# [What to produce]
Using the records below, write out again exactly the lines that begin at the line containing "and CPU and Memory are required." and end at the line containing "over again (no", and no other lines.

# [Extracted records]
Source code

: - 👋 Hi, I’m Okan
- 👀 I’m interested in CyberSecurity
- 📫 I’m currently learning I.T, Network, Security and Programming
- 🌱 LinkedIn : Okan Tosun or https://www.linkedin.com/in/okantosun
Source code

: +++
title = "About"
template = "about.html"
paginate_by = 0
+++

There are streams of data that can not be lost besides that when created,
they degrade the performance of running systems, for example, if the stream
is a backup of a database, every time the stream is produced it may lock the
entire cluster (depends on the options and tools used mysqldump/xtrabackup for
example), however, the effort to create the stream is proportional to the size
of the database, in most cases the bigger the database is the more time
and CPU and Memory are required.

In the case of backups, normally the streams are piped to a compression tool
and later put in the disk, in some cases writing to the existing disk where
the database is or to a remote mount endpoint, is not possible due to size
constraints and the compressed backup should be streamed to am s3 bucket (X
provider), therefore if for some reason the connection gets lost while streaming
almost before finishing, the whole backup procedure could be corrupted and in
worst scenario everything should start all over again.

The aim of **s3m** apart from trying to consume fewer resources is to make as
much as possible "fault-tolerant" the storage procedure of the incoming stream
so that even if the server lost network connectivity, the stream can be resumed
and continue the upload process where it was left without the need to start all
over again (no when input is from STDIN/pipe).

* * *

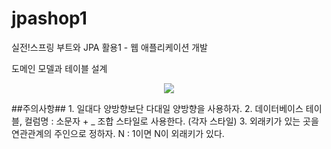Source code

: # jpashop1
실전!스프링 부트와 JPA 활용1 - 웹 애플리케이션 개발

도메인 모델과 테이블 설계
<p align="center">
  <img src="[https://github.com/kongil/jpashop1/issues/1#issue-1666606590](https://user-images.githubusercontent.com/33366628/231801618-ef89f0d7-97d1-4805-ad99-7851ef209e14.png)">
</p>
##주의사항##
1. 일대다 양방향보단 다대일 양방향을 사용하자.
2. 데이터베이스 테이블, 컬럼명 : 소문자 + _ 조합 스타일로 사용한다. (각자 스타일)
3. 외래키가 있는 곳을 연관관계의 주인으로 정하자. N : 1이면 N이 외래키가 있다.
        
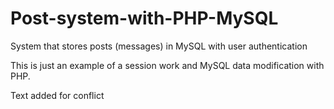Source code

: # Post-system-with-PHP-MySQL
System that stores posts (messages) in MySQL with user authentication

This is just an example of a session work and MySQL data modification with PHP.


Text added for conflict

# [Written answer]
and CPU and Memory are required.

In the case of backups, normally the streams are piped to a compression tool
and later put in the disk, in some cases writing to the existing disk where
the database is or to a remote mount endpoint, is not possible due to size
constraints and the compressed backup should be streamed to am s3 bucket (X
provider), therefore if for some reason the connection gets lost while streaming
almost before finishing, the whole backup procedure could be corrupted and in
worst scenario everything should start all over again.

The aim of **s3m** apart from trying to consume fewer resources is to make as
much as possible "fault-tolerant" the storage procedure of the incoming stream
so that even if the server lost network connectivity, the stream can be resumed
and continue the upload process where it was left without the need to start all
over again (no when input is from STDIN/pipe).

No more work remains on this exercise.